Socialist Scholars Archive

Introduction Notes


These notes were largely written in Spring 1993, near the end of my tenure as organizer of the SSC. Here I was trying to figure out how it was that the conference had been steadily loosing attendance, even after the CUNY chancellor had supported the conference so heavily, to the turn of perhaps $500,000 during the 1980s. I came to the conclusion that the chair of the conference, Bogdan Denitch was using the ‘Yugoslav’ model of development as the organizing principle of the conference. This ‘model’ was described by Branko Horvart in a 1980s book, The Political Economy of Socialism, ??. Robert Heilbroner later wrote a short paperback which showed the problems inherent to this model. What neither Horvat nor Heilbroner had taken into account, was the effects of the Long Waves upon stages of capitalist expansion and how the Long Waves had not occurred within any socialist economy of the 20th century. Joseph A Schumpeter’s use of the Long Wave model was shown in a late 1930s book, Business Cycles. Ironically the originator of the Long Wave model, N V Kondratieff, developed the idea within Czarist Russia just prior to the revolution and later was killed by Stalin during the early purges.

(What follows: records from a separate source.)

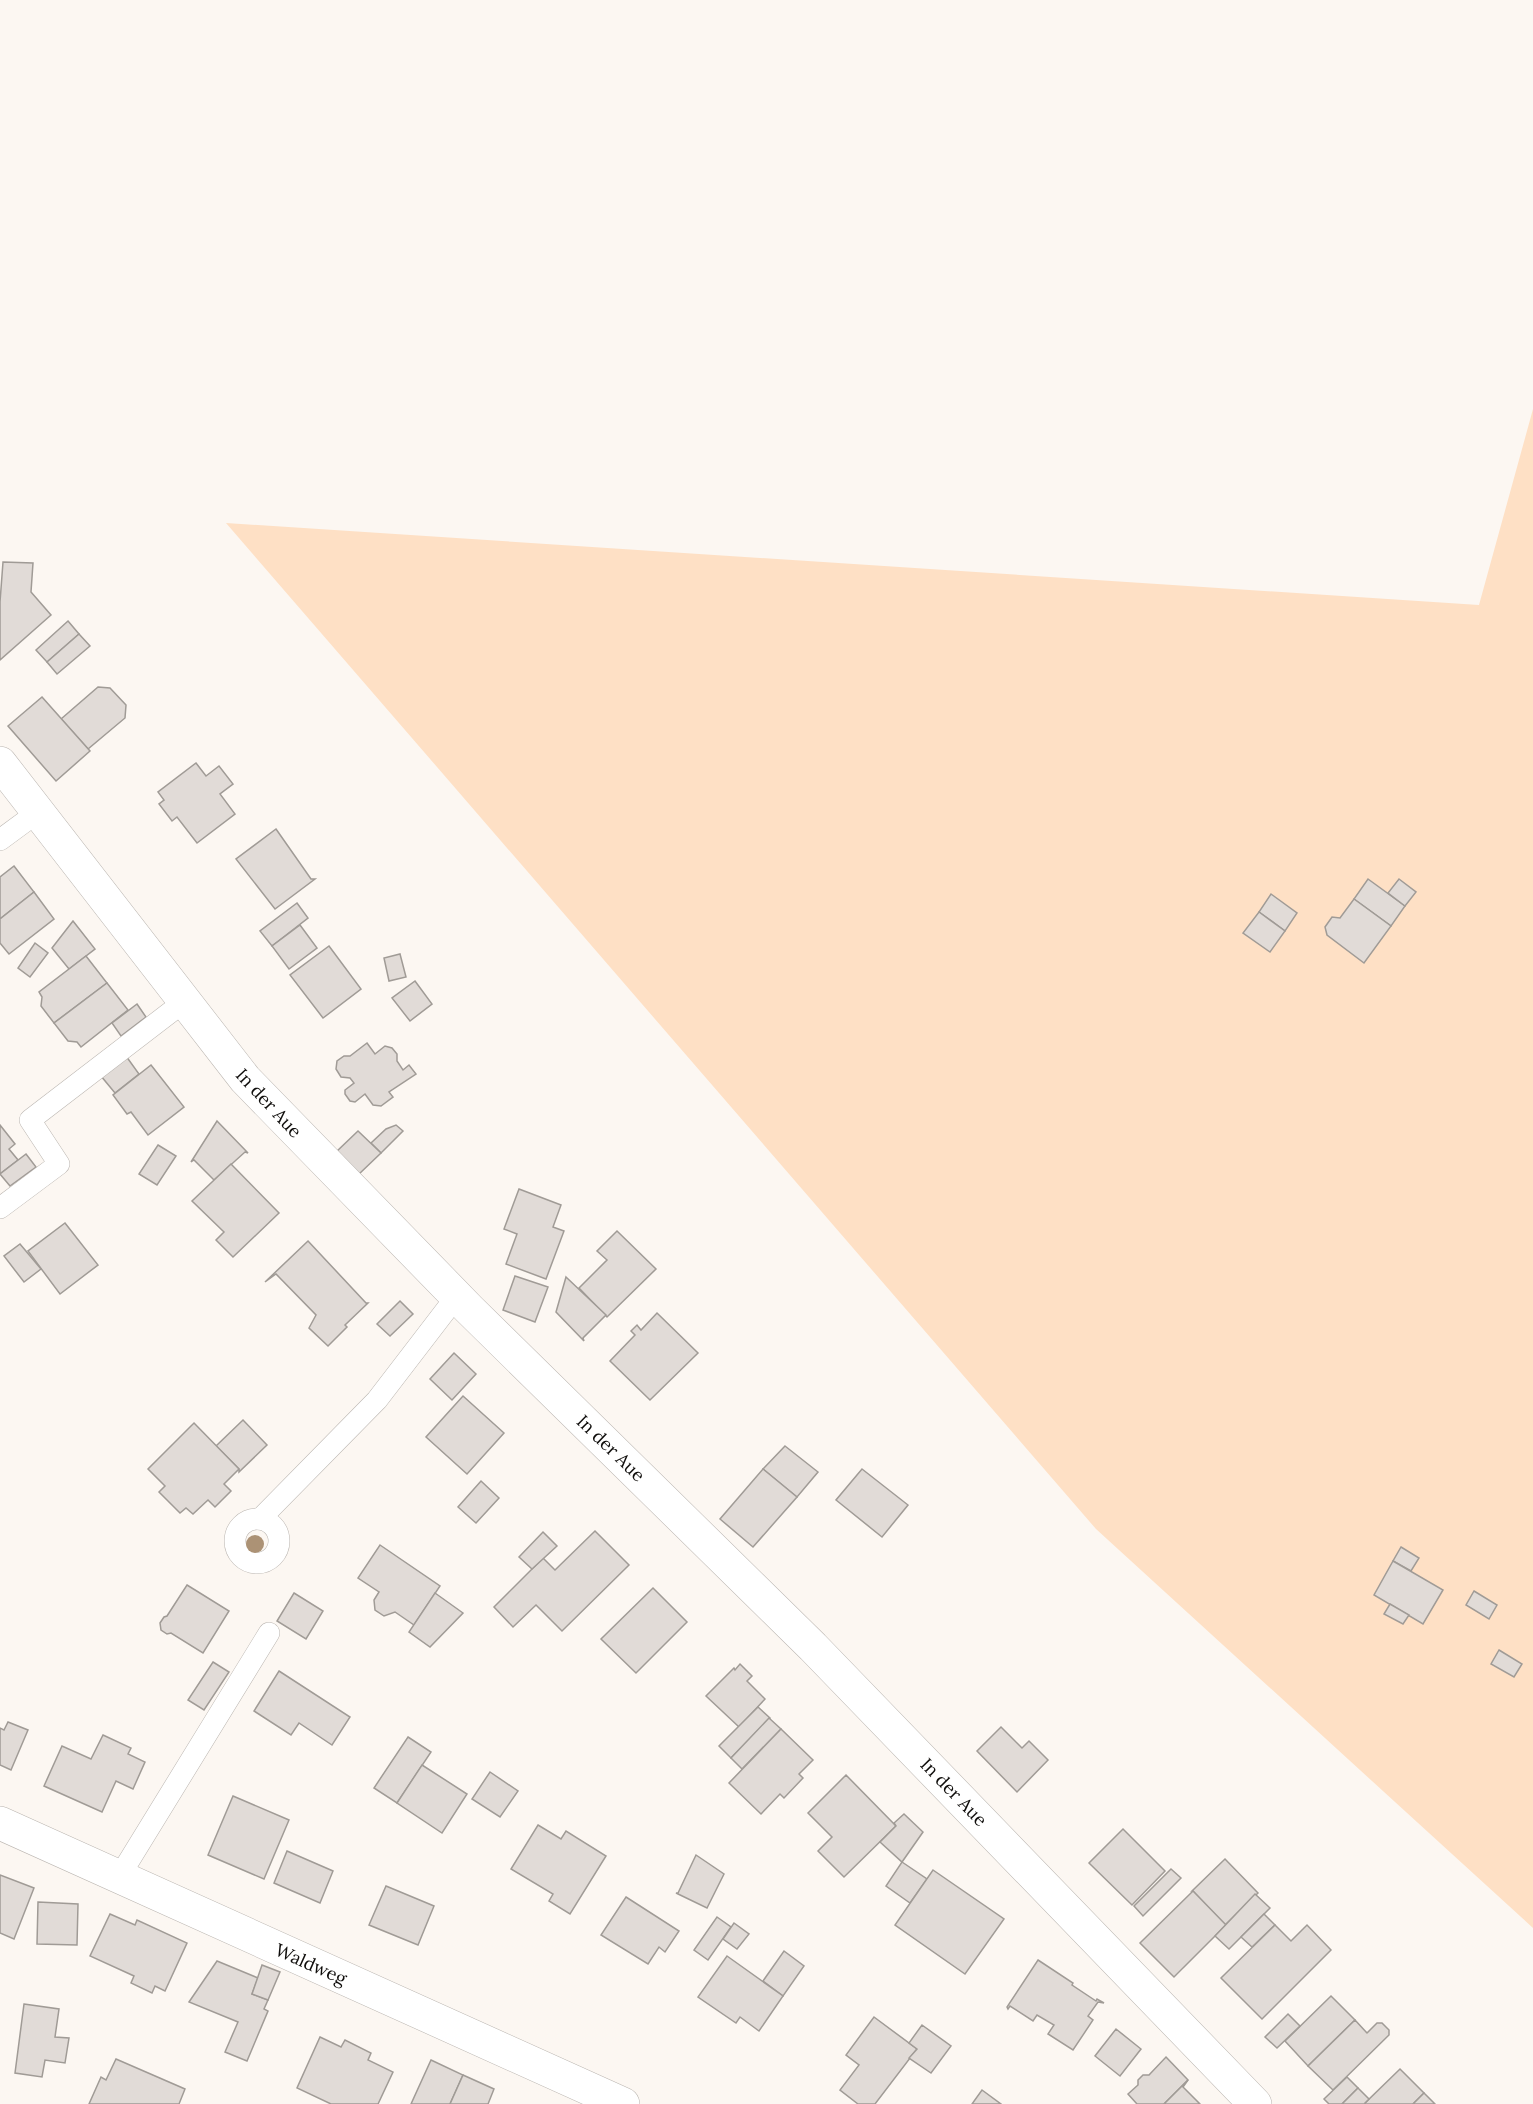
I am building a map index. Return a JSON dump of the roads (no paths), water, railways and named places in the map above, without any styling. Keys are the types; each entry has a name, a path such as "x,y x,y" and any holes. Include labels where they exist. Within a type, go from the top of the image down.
{"street":[{"name":"In der Aue","path":"0,763 245,1079 456,1297 813,1647 1255,2104"},
{"name":"Waldweg","path":"0,1823 623,2104"}],"lane":[{"path":"0,840 38,812"},
{"path":"0,1208 59,1164 30,1120 185,1001"},
{"path":"260,1519 377,1400 456,1297"},
{"path":"119,1877 269,1633"}]}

However, the gist of my crude 1993 notes was that Denitch was basically incapable of handling the myriad details of a large conference and was also unwilling that anyone else handle them competently either AND that this was not simply an extension of Denitch’s volatile and difficult personality, but was part and parcel of the way in which most or perhaps all economic matters had been handled in Tito’s Yugoslavia. This comparison of Denitch’s SSC and Tito’s Yugoslavia may be a bit strained, but I believe that the analogy has a lot truth to it. Put into the strained logic of statistical academia, Denitch’s use of the Titoist model accounts for a large amount of the ‘variance’ in the fall off of SSC attendance, after CUNY stopped providing funding. My belief is that any organization with even one ‘Denitch’ in leadership is going to have trouble functioning and that a whole country full of ‘Denitchs’ wondering around, interfering with the economy- is a nation in economic trouble.

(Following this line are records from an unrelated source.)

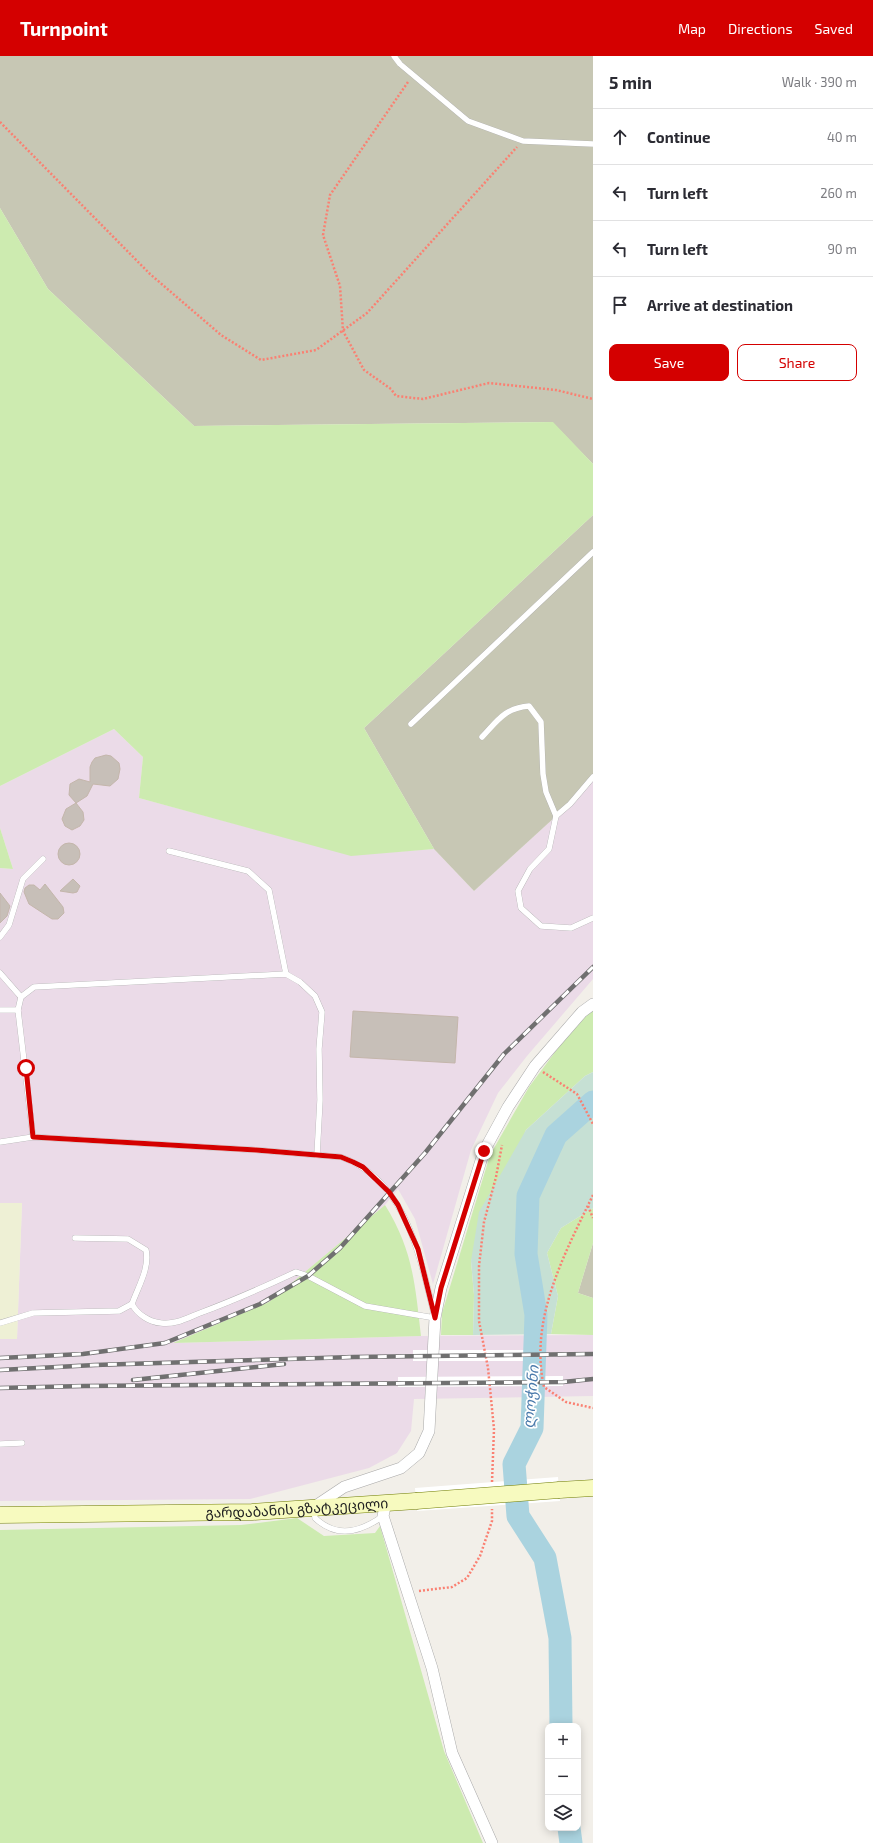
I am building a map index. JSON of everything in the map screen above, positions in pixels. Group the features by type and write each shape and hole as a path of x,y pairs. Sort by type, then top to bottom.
{"main road":[{"name":"გარდაბანის გზატკეცილი","path":"0,1515 252,1512 314,1507 385,1510 416,1501 593,1488"}],"street":[{"path":"314,1507 344,1487 401,1468 419,1453 429,1431 435,1318 441,1288 484,1151 508,1107 535,1066 582,1012 593,1004"},
{"path":"385,1510 408,1592 432,1668 452,1753 492,1843"}],"lane":[{"path":"394,56 400,64 468,121 523,141 593,144"},
{"path":"411,724 593,552"},
{"path":"482,737 503,715 514,707 529,706 541,722 543,774 546,792 556,816 549,849 530,869 518,890 521,908 541,926 571,928 593,918"},
{"path":"556,816 570,804 593,777"},
{"path":"169,851 248,872 270,890 286,974"},
{"path":"0,937 9,926 22,879 43,859"},
{"path":"0,972 21,997"},
{"path":"33,1137 18,1010 21,997 34,987 286,974 300,982 315,996 322,1012 319,1050 320,1100 316,1155"},
{"path":"582,1012 593,999"},
{"path":"0,1010 18,1010"},
{"path":"0,1142 33,1137 256,1150 341,1157 363,1167 389,1192 398,1205 418,1249 435,1318 365,1306 308,1276 296,1272 230,1302 174,1323 151,1321 136,1312 132,1304"},
{"path":"0,1324 32,1313 118,1311 132,1304 146,1266 148,1257 146,1250 128,1239 75,1238"},
{"path":"0,1444 22,1443"},
{"path":"314,1507 315,1518 320,1523 340,1531 352,1531 370,1526 385,1510"}],"path":[{"path":"412,74 330,195 324,235 340,286 343,331 364,370 391,389 396,396 423,399 489,383 556,390 593,399"},
{"path":"0,122 150,274 221,335 261,360 316,350 367,313 523,141"},
{"path":"535,1066 577,1094 593,1124"},
{"path":"492,1485 494,1429 488,1368 479,1321 479,1266 484,1222 496,1177 503,1138"},
{"path":"593,1195 557,1272 545,1310 540,1368 544,1387 566,1402 593,1408"},
{"path":"588,1205 593,1218"},
{"path":"408,1592 452,1587 468,1578 480,1556 492,1521 492,1506"}],"shaded area":[{"path":"0,56 593,56 593,464 552,422 194,426 48,289 0,208"},
{"path":"593,515 593,780 589,786 474,891 434,849 364,728"},
{"path":"114,729 143,757 139,798 351,855 434,849 474,891 589,786 593,780 593,979 527,1056 498,1093 471,1150 433,1284 415,1219 398,1189 385,1205 269,1302 174,1343 421,1336 593,1335 593,1396 414,1399 411,1431 397,1453 369,1468 250,1499 0,1501 0,1339 17,1338 22,1203 0,1203 0,868 13,869 0,828 0,786"},
{"path":"593,1072 593,1208 561,1228 547,1253 558,1296 551,1334 473,1335 474,1295 471,1261 479,1212 526,1130 585,1076"},
{"path":"0,1203 22,1203 17,1339 0,1339"},
{"path":"593,1243 593,1298 578,1293"}],"green space":[{"path":"0,208 48,289 194,426 553,422 593,464 593,515 364,728 434,849 351,856 139,798 143,757 114,729 0,786"},
{"path":"0,828 13,869 0,868"},
{"path":"593,1009 593,1072 585,1076 526,1130 471,1261 474,1295 473,1335 441,1335 442,1313 490,1155 529,1087 567,1036"},
{"path":"385,1205 402,1237 407,1253 417,1300 421,1336 173,1343 269,1302"},
{"path":"593,1208 593,1243 578,1293 593,1298 593,1335 551,1334 558,1296 547,1253 561,1228"},
{"path":"297,1518 324,1536 375,1533 380,1526 444,1751 483,1843 0,1843 0,1530 241,1525"}],"pier":[{"path":"413,1350 544,1350 544,1361 413,1361"},
{"path":"563,1376 563,1386 398,1387 398,1377"},
{"path":"558,1477 560,1501 417,1511 415,1488"}],"building":[{"path":"106,755 111,756 119,763 120,769 118,779 110,786 93,784 87,796 76,803 69,795 70,784 79,779 90,782 90,767 95,758"},
{"path":"76,803 83,812 84,820 80,826 72,830 65,826 62,819 66,809"},
{"path":"69,843 77,846 80,854 77,862 69,865 61,862 58,854 61,846"},
{"path":"73,879 80,886 77,892 73,893 60,891"},
{"path":"45,884 63,907 64,913 58,919 52,919 29,904 24,892 25,888 29,885 34,885 40,890"},
{"path":"0,893 10,906 7,916 0,923"},
{"path":"353,1011 458,1017 455,1063 350,1057"}],"waterway":[{"name":"ლოჭინი","path":"561,1723 560,1638 545,1558 518,1516 514,1464 532,1428 536,1315 526,1254 528,1196 556,1135 593,1102"},
{"name":"ლოჭინი","path":"569,1831 571,1843"}],"railway":[{"path":"0,1358 83,1354 165,1343 260,1304 308,1276 340,1248 425,1153 504,1054 593,967"},
{"path":"0,1370 95,1365 354,1357 593,1354"},
{"path":"133,1380 284,1364"},
{"path":"0,1388 563,1382 593,1379"}],"route":[{"path":"26,1068 33,1137 256,1150 341,1157 363,1167 389,1192 398,1205 418,1249 435,1318 441,1288 484,1151"}]}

Another key point in these notes, is that for Denitch, the SSC was a surrogate with which he continually badgered the DSA (Democratic Socialists of America) staff and leadership. The SSC was a ‘stalking horse’ with which he continually tried to interfere with the DSA and ‘redirect’ them into the ‘proper’ politics for the left in America. Given the tragic results of these same politics in Former Yugoslavia, we can all be thankful that the DSA was able to resist Denitch’s efforts.

In the future, other surviving notes, checks, financial papers, programs and other miscellaneous materials will be presented. These memos were posted largely as they were written, with occasional text added in brackets for clarification. At some not too distant point, an attempt will be made to allow other participants to post their own material. These notes often make me appear to be a fool or worse, following Denitch’s lead like Pancho and DonQuixote, but they are substantially accurate. At some future point, some misguided academic may decide to write a paper or even a thesis on the SSC, and these archives will be a good point from which to begin.